The central tenet of American election administration is to honor the “intent of the voter,” rather than disqualify otherwise valid ballots with technical deficiencies. This voter-centered approach has governed the practices of states that have successfully implemented mail-in voting, and nearly 99% of all mail-in ballots received in 2016 were counted. For example, in Florida, more than 2.5 million votes were cast by mail and just 0.64 percent of those ballots were rejected. In Arizona, with 2 million absentee voters, the rejection rate was only 0.43 percent. These two states share robust participation in mail-in voting and experience at the state and local level.
It’s not just New York that’s having problems. In Fayette County, Kentucky, 8% of mail-in ballots were rejected in its June Primary. New Jersey rejected nearly 10% of mailed-in ballots during its May special elections.
These alarming trends demand a response in Massachusetts and around the country. There are a few concrete steps that election officials should immediately pursue.
When voter intent is clear, don’t reject ballots for technical flaws. Election officials should adopt voter-intent based standards for processing mail-in ballots to guarantee that ballots are never disqualified for simple errors. In various states, ballots can be disqualified if a voter misses one of multiple signature lines, seals their ballot envelope with tape, writes only two digits of their birth year, or returns their ballot in the same envelope as their spouse. Election officials and legislatures that refuse to prioritize voter intent are elevating bureaucratic rules over the constitutional right to vote and should face legal challenges. Here in Massachusetts, officials should issue updated guidance for election workers and require training for any workers reviewing signatures to ensure that eligible votes get counted.
Give voters a chance to correct problems. Tens of millions of Americans who plan to vote by mail for the first time deserve the opportunity to correct any mistake that would otherwise disqualify their ballots. Nineteen states require local election officials to notify voters if their ballots fail a preliminary review due to errors like extraneous marks, missing signatures or signatures that do not match an image on record and provide voters the opportunity to “cure” any deficiencies. This should include contacting impacted voters by phone, text, or email where available, which takes staff and supplies. Locally, the law requires clerks to mail out substitute ballots in the event of problems but provides little guidance on how to notify voters if time is running short. With more than half of voters expected to vote by mail, Secretary of State William Galvin should set clear expectations for clerks.
Accept ballots postmarked by Election Day. States ramping up mail-in balloting should accept ballots postmarked by Election Day even if they’re received days later. Such a rule ensures that ballots aren’t rejected due to delays outside the voter’s control. In Massachusetts, the Legislature implemented such a rule for the General Election, instructing the clerks to count ballots received by November 6, three days after Election Day, provided they were mailed in time. However, the postal service is now warning states that ballots should be allotted a week or more to arrive through the mail. Secretary Galvin should report to the Legislature on whether the November 6 rule is sufficient to protect voters and be prepared to offer guidance to clerks and lawmakers on how to adjust this rule if necessary.

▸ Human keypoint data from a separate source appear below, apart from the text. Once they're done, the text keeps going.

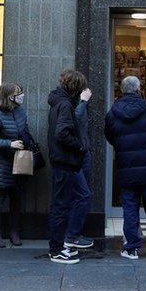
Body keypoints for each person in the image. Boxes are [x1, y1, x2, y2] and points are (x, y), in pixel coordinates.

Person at [105, 76, 146, 260]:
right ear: (139, 89)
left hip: (126, 168)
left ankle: (131, 247)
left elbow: (110, 136)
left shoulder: (113, 112)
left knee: (130, 209)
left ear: (122, 90)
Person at [0, 83, 40, 248]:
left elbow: (25, 129)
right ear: (9, 96)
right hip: (1, 164)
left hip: (20, 161)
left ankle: (15, 232)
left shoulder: (20, 111)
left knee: (16, 198)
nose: (21, 95)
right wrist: (9, 144)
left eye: (21, 91)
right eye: (17, 93)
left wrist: (26, 140)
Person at [46, 69, 89, 264]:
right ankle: (56, 250)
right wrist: (79, 145)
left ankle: (61, 245)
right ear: (75, 87)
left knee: (65, 202)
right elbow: (62, 133)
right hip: (65, 161)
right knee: (61, 205)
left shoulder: (59, 102)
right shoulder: (64, 105)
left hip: (62, 160)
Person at [64, 86, 94, 250]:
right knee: (82, 194)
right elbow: (73, 122)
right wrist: (83, 102)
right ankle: (71, 235)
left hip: (84, 153)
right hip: (76, 154)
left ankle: (74, 234)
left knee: (82, 194)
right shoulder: (67, 103)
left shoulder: (73, 102)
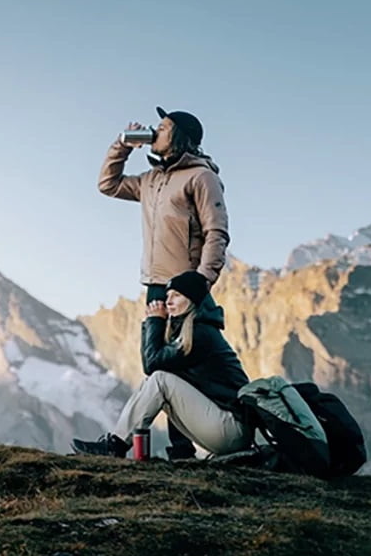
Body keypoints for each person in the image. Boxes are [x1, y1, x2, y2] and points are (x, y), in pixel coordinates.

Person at [97, 106, 230, 459]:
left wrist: (202, 280)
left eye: (164, 126)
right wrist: (122, 146)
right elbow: (108, 185)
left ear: (181, 137)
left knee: (183, 360)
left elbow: (216, 231)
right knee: (164, 361)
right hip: (155, 283)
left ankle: (185, 447)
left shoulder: (201, 177)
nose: (156, 130)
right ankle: (177, 450)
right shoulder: (151, 180)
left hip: (186, 285)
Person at [71, 271, 251, 458]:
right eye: (168, 296)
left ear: (192, 299)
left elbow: (153, 364)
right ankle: (127, 444)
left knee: (160, 380)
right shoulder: (190, 331)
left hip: (232, 428)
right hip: (224, 427)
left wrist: (155, 321)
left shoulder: (201, 334)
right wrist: (153, 324)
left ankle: (115, 446)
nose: (168, 301)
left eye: (177, 295)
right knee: (154, 381)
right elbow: (152, 365)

With millions of Americans participating in mail-in voting for the first time, the burden is on state and local officials to get it right. Massachusetts officials are now projecting half or more of all votes to be cast by mail, perhaps 1.5 million to 2 million votes, up from just 156,000 votes in 2016. Those undertaking widespread mail-in voting for the first time need to follow the example of states with established track records. Evidence from the past months shows that voting by mail can increase participation, a bright spot amid so much darkness, but we must act now to ensure that those votes are properly counted. Our democracy is counting on it.